Ich habe zwei Möglichkeiten der Supervision. Zum einen eine dienstliche über meinen Dienstgeber. Die habe ich im Moment allerdings zurückgestellt, um nicht in zu vielen Supervisionsprozessen zu sein. Ich bin auch in die Supervision der Palliativstation und in die der Notfallseelsorge eingebunden.
Wurde Ihr Glaube im Lauf der Jahre schon auf die Probe gestellt?
Ja. Durch zu hohe Arbeitsbelastung hatte ich eine Krisenphase. Das war so 2009, 2010 oder 2011. In der Zeit war ich auch gesundheitlich angegriffen und habe gemerkt, ich komme an Grenzen oder habe diese schon überschritten. Damit hat für mich ein Prozess der Selbstachtsamkeit angefangen. Ich habe gelernt, nicht nur zu funktionieren und zu produzieren, sondern mich selbst auch nicht aus dem Blick zu verlieren.
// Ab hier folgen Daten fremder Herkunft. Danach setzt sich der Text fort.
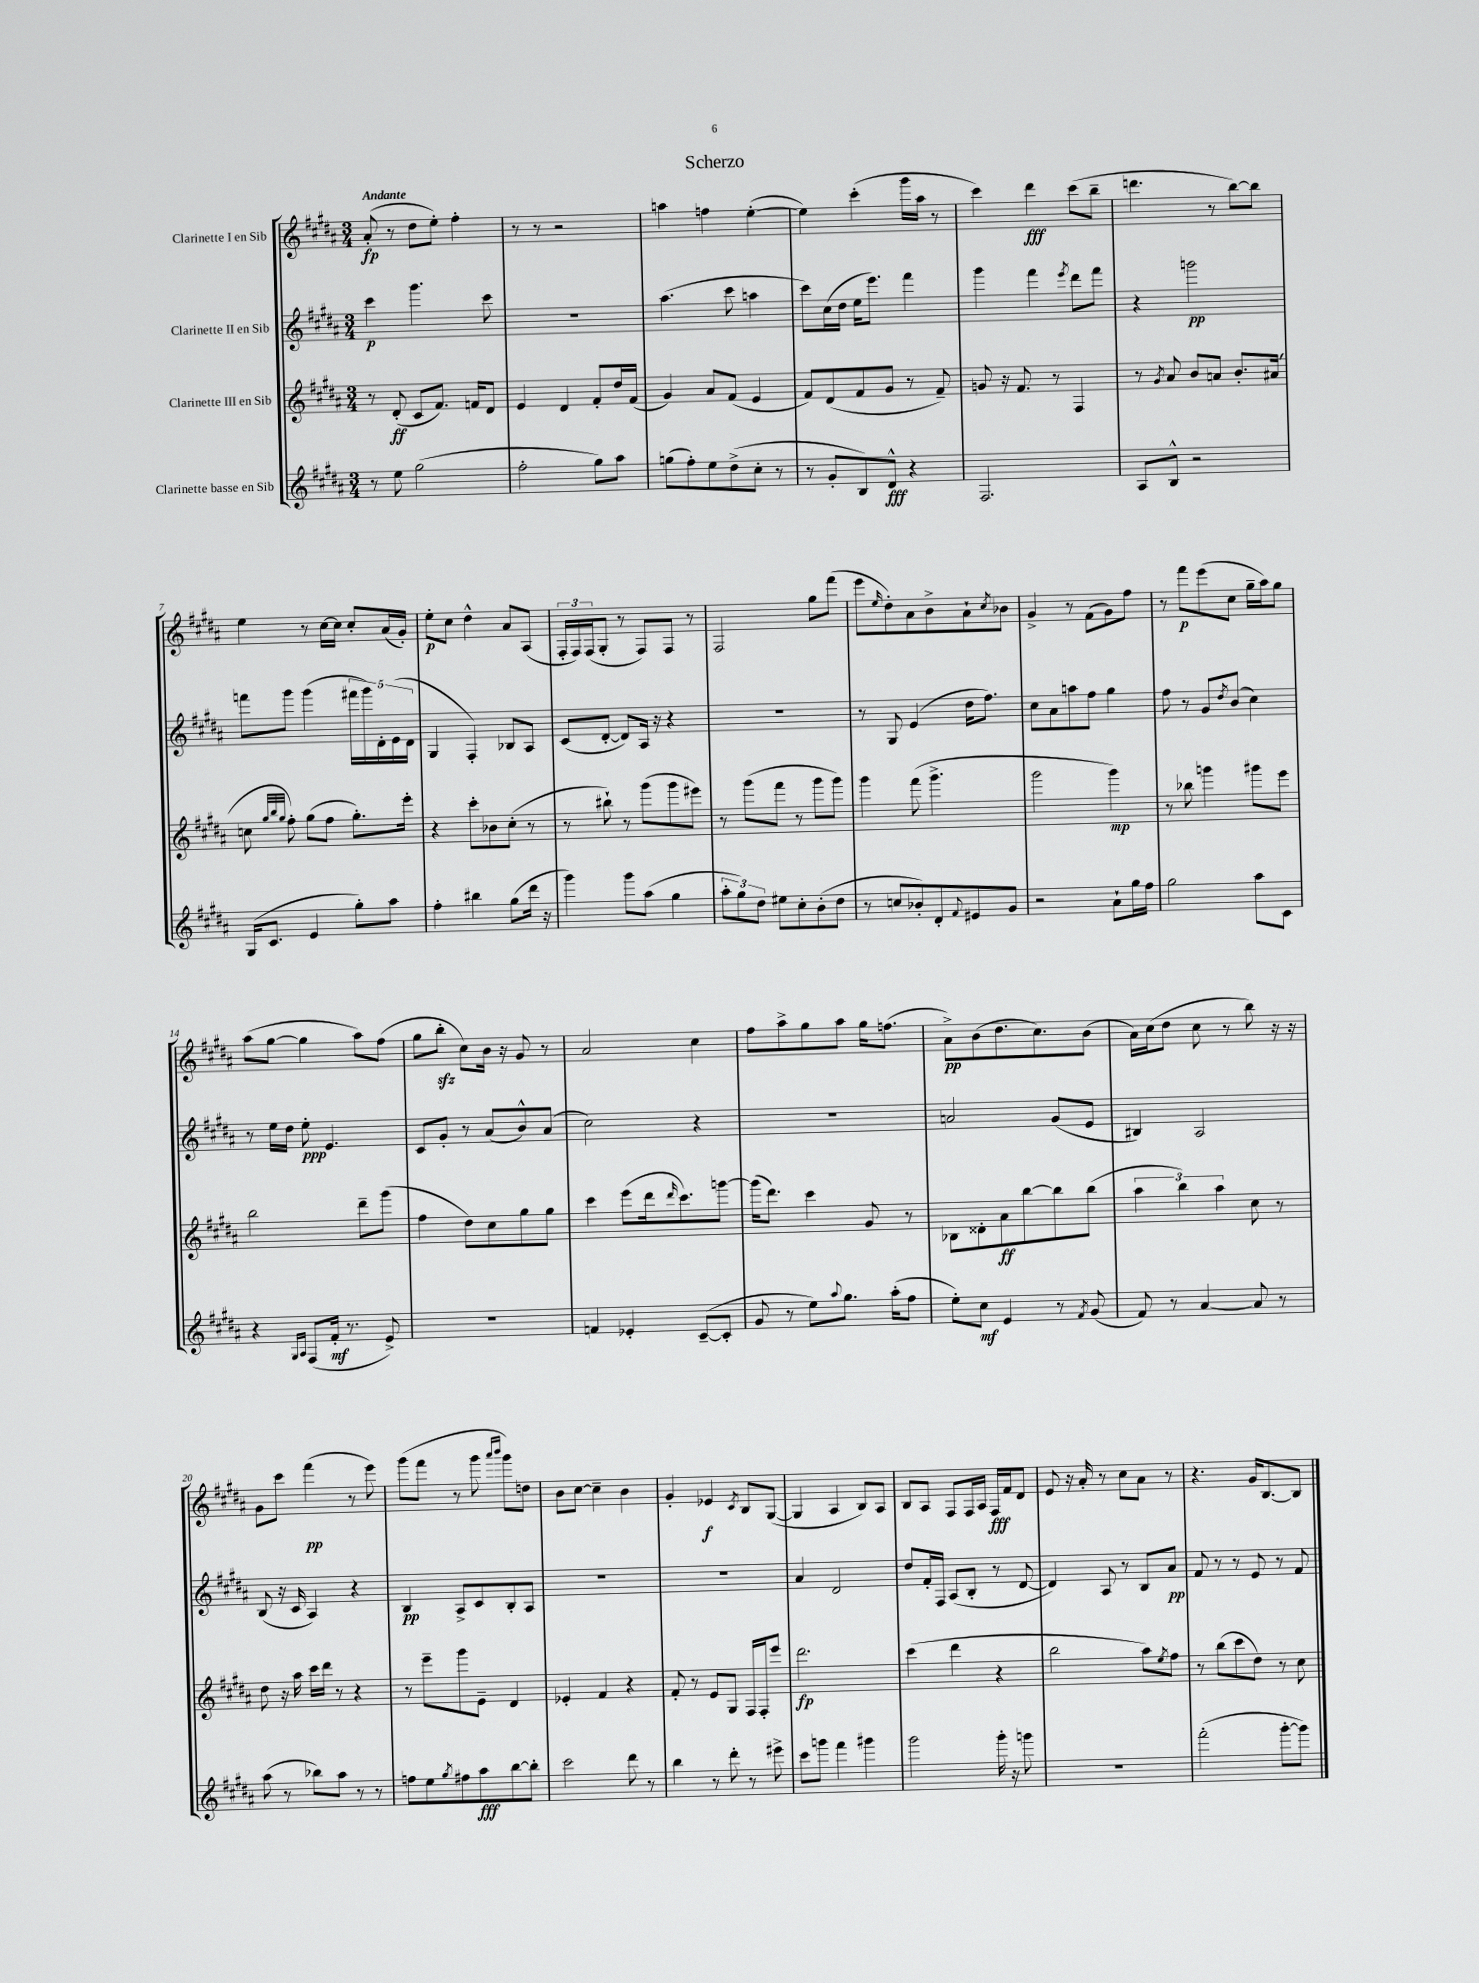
\header { title = "Scherzo" }
<<
\new StaffGroup <<
\new Staff = "s0" \with { instrumentName = "Clarinette I en Sib" } {
    \clef treble \key b \major \numericTimeSignature \time 3/4 \tempo "Andante"
    ais'8-.\fp( r8 dis''8 e''8-.) fis''4-. |
    r8 r8 r2 |
    a''4 f''4 e''4~-.( |
    e''4) cis'''4-.( gis'''16 ais''16 r8 |
    cis'''4) dis'''4\fff cis'''8( b''8-- |
    d'''4. r8 b''8~) b''8 |
    e''4 r8 cis''16~ cis''16 cis''8-. ais'16( gis'16-.) |
    e''8-.\p cis''8 dis''4-^ ais'8 ais8( |
    \tuplet 3/2 { fis16-. fis16) fis16( } gis8-. r8 fis8) fis8 r8 |
    fis2 gis''8 fis'''8( |
    e'''8 \grace { e''16 } dis''8-.) ais'8 b'8-> ais'8-! \acciaccatura { cis''8 } bes'8 |
    gis'4-> r8 fis'8( gis'8) fis''8 |
    r8 fis'''8\p e'''8( cis''8 gis''16-- ais''16) gis''8 |
    ais''8( gis''8~ gis''4 ais''8) fis''8( |
    gis''8 b''8-.\sfz cis''8) b'16 r16 gis'8 r8 |
    ais'2 cis''4 |
    fis''8 ais''8-> gis''8 ais''8 gis''16 f''8.( |
    ais'8->\pp) b'8( dis''8. cis''8.) b'8( |
    ais'16) cis''16( dis''8 cis''8 r8 b''8) r16 r16 |
    gis'8 cis'''8 fis'''4\pp( r8 e'''8) |
    gis'''8( fis'''8 r8 gis'''8 \grace { ais'''16 b'''16 } gis'''8) d''8 |
    b'8 cis''8~ cis''4-- b'4 |
    gis'4-. ees'4\f \acciaccatura { cis'8 } b8 gis8~( |
    gis4 ais4 b8) ais8 |
    b8 ais8 fis8 fis16 ais16 fis16\fff fis'16 dis'8 |
    e'8 r16 ais'16-. r8 cis''8 ais'8 r8 |
    r4. gis'16 b8.~ b8 \bar "|." |
}
\new Staff = "s1" \with { instrumentName = "Clarinette II en Sib" } {
    \clef treble \key b \major \numericTimeSignature \time 3/4
    cis'''4\p gis'''4. cis'''8 |
    R2. |
    ais''4.( cis'''8 a''4 |
    cis'''8) cis''16( dis''16 e''16 e'''8.) fis'''4 |
    gis'''4 fis'''4 \acciaccatura { e'''8 } dis'''8 fis'''8 |
    r4 g'''2\pp |
    f'''8 gis'''8 gis'''4( \tuplet 5/4 { fis'''16 gis'''16) dis'16-. e'16( dis'16 } |
    gis4 fis4-.) bes8 ais8 |
    cis'8( dis'8~-. dis'8) ais16 r16 r4 |
    R2. |
    r8 gis8 e'4( dis''16 fis''8.) |
    cis''8 ais'8 a''8 fis''8 gis''4 |
    fis''8 r8 gis'8 \acciaccatura { dis''8 } b'8( cis''4) |
    r8 e''16 dis''16 e''8-.\ppp e'4. |
    cis'8 gis'8-. r8 ais'8( b'8-^) ais'8( |
    cis''2) r4 |
    R2. |
    a'2 gis'8( e'8 |
    bis4) ais2 |
    b8( r16 cis'16 ais4) r4 |
    b4\pp ais8-> cis'8 b8-. ais8 |
    R2. |
    R2. |
    ais'4 dis'2 |
    dis''8 fis'16-. fis16 ais8( b8-. r8 dis'8~ |
    dis'4) ais8 r8 b8 ais'8\pp |
    fis'8 r8 r8 e'8 r8 fis'8 \bar "|." |
}
\new Staff = "s2" \with { instrumentName = "Clarinette III en Sib" } {
    \clef treble \key b \major \numericTimeSignature \time 3/4
    r8 dis'8-.\ff( cis'8 fis'8.) f'16 dis'8 |
    e'4 dis'4 fis'8-. dis''16 fis'16( |
    gis'4) ais'8 fis'8( e'4 |
    fis'8) dis'8( fis'8 gis'8 r8 fis'8--) |
    g'8 r16 fis'8. r8 fis4 |
    r8 \acciaccatura { gis'8 } ais'8 b'8 a'8 b'8.-. ais'16( |
    c''8 \grace { gis''32 b''32 gis''32 } fis''8-.) gis''8( fis''8 gis''8.-.) e'''16-. |
    r4 cis'''8-. bes'8 cis''8-.( r8 |
    r8 bis''8-!) r8 gis'''8( gis'''8 eis'''8) |
    r8 gis'''8( fis'''8 r8 gis'''8 gis'''8) |
    gis'''4 fis'''8( gis'''4.-> |
    gis'''2 gis'''4\mp) |
    r8 bes''8 g'''4 gis'''8 e'''8 |
    b''2 dis'''8-- gis'''8( |
    fis''4 dis''8) cis''8 gis''8 gis''8 |
    cis'''4 e'''8( dis'''16 \grace { dis'''16 } cis'''8.) g'''8~ |
    g'''16( dis'''8.) cis'''4 gis'8 r8 |
    bes8 disis'8-. ais'8\ff b''8~ b''8 b''8( |
    \tuplet 3/2 { ais''4 b''4) ais''4 } cis''8 r8 |
    dis''8 r16 ais''16 cis'''16 dis'''16 r8 r4 |
    r8 e'''8-- gis'''8 e'8-- dis'4 |
    ees'4-. fis'4 r4 |
    fis'8-. r8 e'8 gis8 fis16 fis16-. e'''8 |
    dis'''2.\fp |
    cis'''4( dis'''4 r4 |
    b''2 ais''8) \acciaccatura { e''8 } fis''8 |
    r8 b''8( cis'''8 dis''8) r8 cis''8 \bar "|." |
}
\new Staff = "s3" \with { instrumentName = "Clarinette basse en Sib" } {
    \clef treble \key b \major \numericTimeSignature \time 3/4
    r8 e''8 gis''2( |
    fis''2-. gis''8) ais''8 |
    g''8( fis''8-.) e''8 dis''8->( cis''8-. r8 |
    r8 gis'8-. b8) dis'8-^\fff r4 |
    fis2. |
    ais8 b8-^ r2 |
    gis16( cis'8. e'4 gis''8-.) ais''8 |
    fis''4-. bis''4 gis''8( dis'''16 r16 |
    gis'''4) gis'''8 ais''8( gis''4 |
    \tuplet 3/2 { ais''8-. gis''8) dis''8 } eis''8 cis''8-. b'8-.( dis''8 |
    r8 c''8 bes'8-.) dis'8-. \appoggiatura { fis'8 } eis'8 gis'8 |
    r2 ais'8-! gis''16 fis''16 |
    gis''2 ais''8 cis'8 |
    r4 \grace { gis16 ais16 } fis8( fis'16-.\mf r8. e'8->) |
    R2. |
    f'4 ees'4-. cis'8~--( cis'8-. |
    gis'8 r8 e''8) \appoggiatura { ais''8 } gis''8. ais''16-.( fis''8 |
    e''8-.) cis''8\mf e'4 r8 \acciaccatura { fis'8 } gis'8( |
    fis'8) r8 ais'4~ ais'8 r8 |
    ais''8( r8 bes''8) ais''8 r8 r8 |
    f''8 e''8 \acciaccatura { gis''8 } fis''8 ais''8\fff b''8~ b''8-. |
    cis'''2 dis'''8 r8 |
    b''4 r8 dis'''8-. r8 eis'''8-> |
    cis'''8 g'''8 fis'''4 gis'''4 |
    gis'''2 gis'''16-. r16 g'''8 |
    R2. |
    fis'''2-.( gis'''8~-. gis'''8) \bar "|." |
}
>>
>>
Hat diese Erfahrung Ihnen geholfen, noch besser zu verstehen, wie es Ihren Patientinnen und Patienten ergeht?
Auf jeden Fall. Ich kenne Ohnmachtserfahrungen. Ich kenne Momente der Verzweiflung und das Gefühl, nicht mehr drüber raussehen zu können, keine Orientierung zu haben. Haltlosigkeit, Hilflosigkeit.
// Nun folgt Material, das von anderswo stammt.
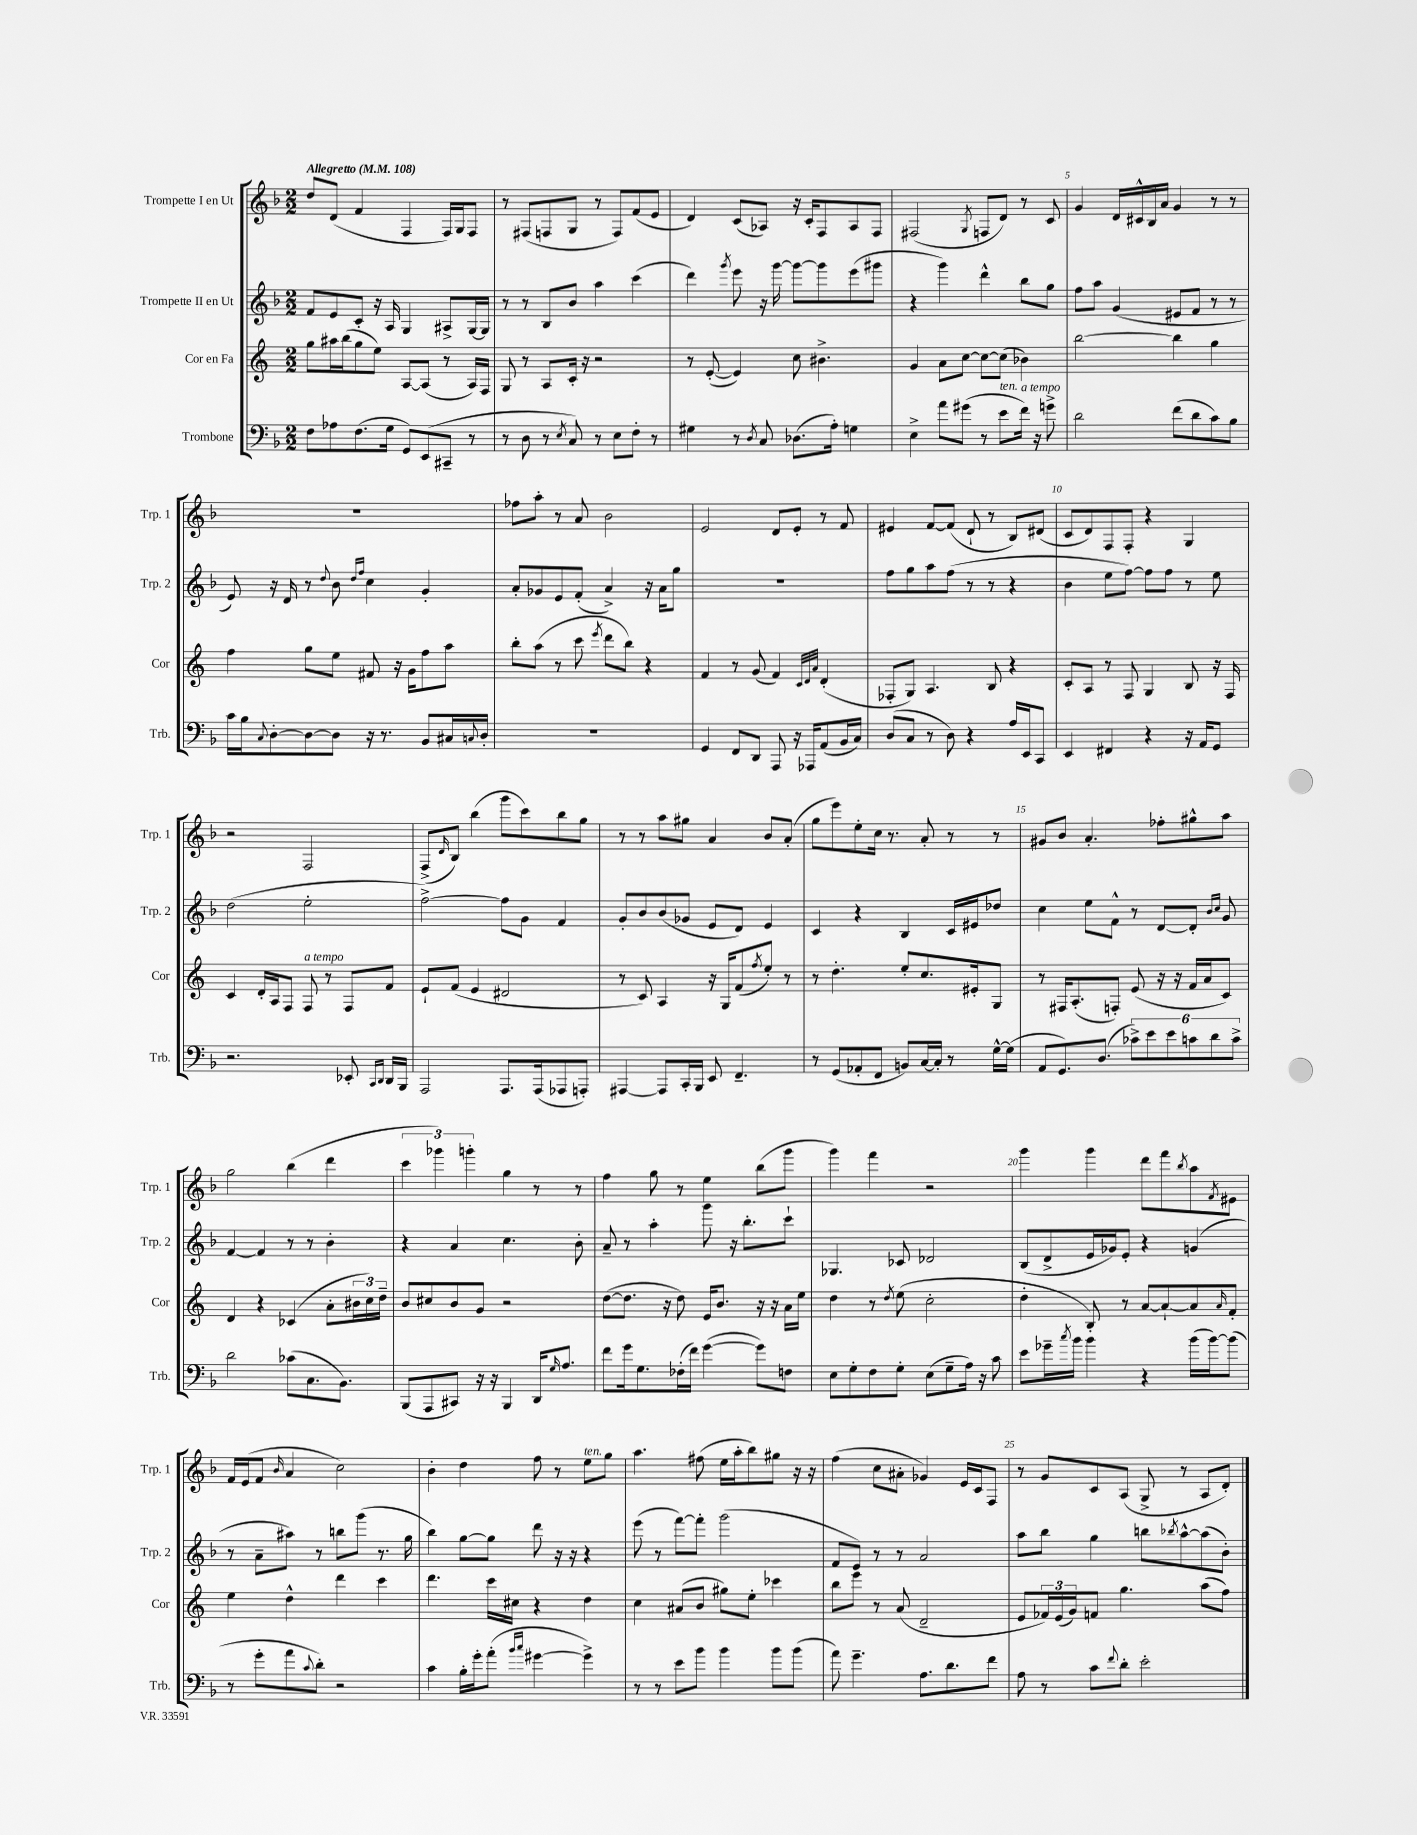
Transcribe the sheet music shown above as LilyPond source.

Gibt es auch schöne Momente, die Sie mit Patientinnen und Patienten teilen?
Definitiv. Da denke ich gleich an den Grundsatz der Palliativarbeit: „Wir geben dem Leben nicht mehr Tage, aber wir geben den Tagen mehr Leben.“ Natürlich ist da bei vielen ist das Bewusstsein: „Ich nähere mich meinem Ende.“ Und natürlich sind da tragische Situationen, die Verzweiflung der Patienten selbst oder der Angehörigen. Aber wenn die Krankheitssituation und die psychischen Belastungen als Bestandteil des Lebens akzeptiert werden, dann kann auch wieder gelacht werden. Dann ist Raum für Humor oder für lustige Sprüche.
Bereichern Sie die Gespräche auch?
Auf jeden Fall. Ich erlebe das als Geschenk, diese Lebensgeschichten hören zu dürfen, Lebensfülle zu erfahren – an belastenden, aber auch an frohen, an glücklich machenden Momenten. Wenn es aufs Sterben zugeht, passiert es oft, dass Menschen eine gewisse Lebensbilanz ziehen. Dass sie sich fragen: „Habe ich ein gutes Leben gelebt?“ Und es ist immer super, wenn Patientinnen und Patienten sagen: „Ich würde es wieder so machen.“ Das ist ja auch ganz wichtig, ein Stück weit versöhnt mit der eigenen Lebensgeschichte dem Sterben entgegenzugehen. Und daran teilhaben zu dürfen, diesen Stolz mitzuerleben – das ist bereichernd.
Das Gespräch führte Melanie Maier.
Vita Geboren wurde Thomas Blazek am 11. Mai 1964 in Bad Cannstatt. Aufgewachsen ist er in Fellbach-Oeffingen. Mittlerweile lebt er in Auenwald.
Karriere Schon als Jugendlicher engagierte sich Blazek in der Jugendarbeit der Deutschen Pfadfinderschaft Sankt Georg (DPSG) und war im Diözesanverband aktiv. Von 1987 bis 1994 studierte er Theologie in Tübingen. Ein Auswärtssemester absolvierte er in Trier. Dort legte er ab 1994 auch seine pastoralpraktische Ausbildung ab. 1996 bekam er die erste Festanstellung als Pastoralreferent in Cochem an der Mosel. 2005 wechselte er in die Seelsorgeeinheit Weissacher Tal. 18 Jahre lang war er dort als Pastoralreferent tätig. 2020/21 machte er eine Zusatzausbildung zum geistlichen Begleiter. Seit Juli 2022 ist er katholischer Seelsorger am Rems-Murr-Klinikum in Winnenden.
Privates Blazek ist verheiratet und hat zwei erwachsene Kinder. Einen Ausgleich von seiner Arbeit erfährt er in den Gesprächen mit seiner Familie, in der Meditation, der Schriftbetrachtung und beim handwerklichen Arbeiten im Haus und im Garten.